To do: Every entry is to be set down a second time, precisely as written.

Collected data:

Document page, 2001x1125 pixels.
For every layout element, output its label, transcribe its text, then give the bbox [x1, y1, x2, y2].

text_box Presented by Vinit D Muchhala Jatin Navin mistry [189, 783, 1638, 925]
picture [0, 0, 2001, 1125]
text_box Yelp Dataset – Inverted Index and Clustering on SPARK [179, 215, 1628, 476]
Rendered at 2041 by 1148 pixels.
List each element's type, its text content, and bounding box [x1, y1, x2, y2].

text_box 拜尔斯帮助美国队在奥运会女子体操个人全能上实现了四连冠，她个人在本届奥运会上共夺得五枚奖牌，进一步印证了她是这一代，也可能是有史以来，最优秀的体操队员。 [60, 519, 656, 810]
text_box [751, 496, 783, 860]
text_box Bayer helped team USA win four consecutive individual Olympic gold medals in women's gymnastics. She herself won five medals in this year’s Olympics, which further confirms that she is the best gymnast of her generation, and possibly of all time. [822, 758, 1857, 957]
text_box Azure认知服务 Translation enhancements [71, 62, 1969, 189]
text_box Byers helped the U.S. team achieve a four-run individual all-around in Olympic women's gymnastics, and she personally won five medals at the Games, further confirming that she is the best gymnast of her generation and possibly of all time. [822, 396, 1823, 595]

Answer section:
Document page, 2001x1125 pixels.
For every layout element, output its label, transcribe its text, then give the bbox [x1, y1, x2, y2].

text_box Presented by Vinit D Muchhala Jatin Navin mistry [189, 783, 1638, 925]
picture [0, 0, 2001, 1125]
text_box Yelp Dataset – Inverted Index and Clustering on SPARK [179, 215, 1628, 476]
Rendered at 2041 by 1148 pixels.
List each element's type, its text content, and bounding box [x1, y1, x2, y2].

text_box 拜尔斯帮助美国队在奥运会女子体操个人全能上实现了四连冠，她个人在本届奥运会上共夺得五枚奖牌，进一步印证了她是这一代，也可能是有史以来，最优秀的体操队员。 [60, 519, 656, 810]
text_box [751, 496, 783, 860]
text_box Bayer helped team USA win four consecutive individual Olympic gold medals in women's gymnastics. She herself won five medals in this year’s Olympics, which further confirms that she is the best gymnast of her generation, and possibly of all time. [822, 758, 1857, 957]
text_box Azure认知服务 Translation enhancements [71, 62, 1969, 189]
text_box Byers helped the U.S. team achieve a four-run individual all-around in Olympic women's gymnastics, and she personally won five medals at the Games, further confirming that she is the best gymnast of her generation and possibly of all time. [822, 396, 1823, 595]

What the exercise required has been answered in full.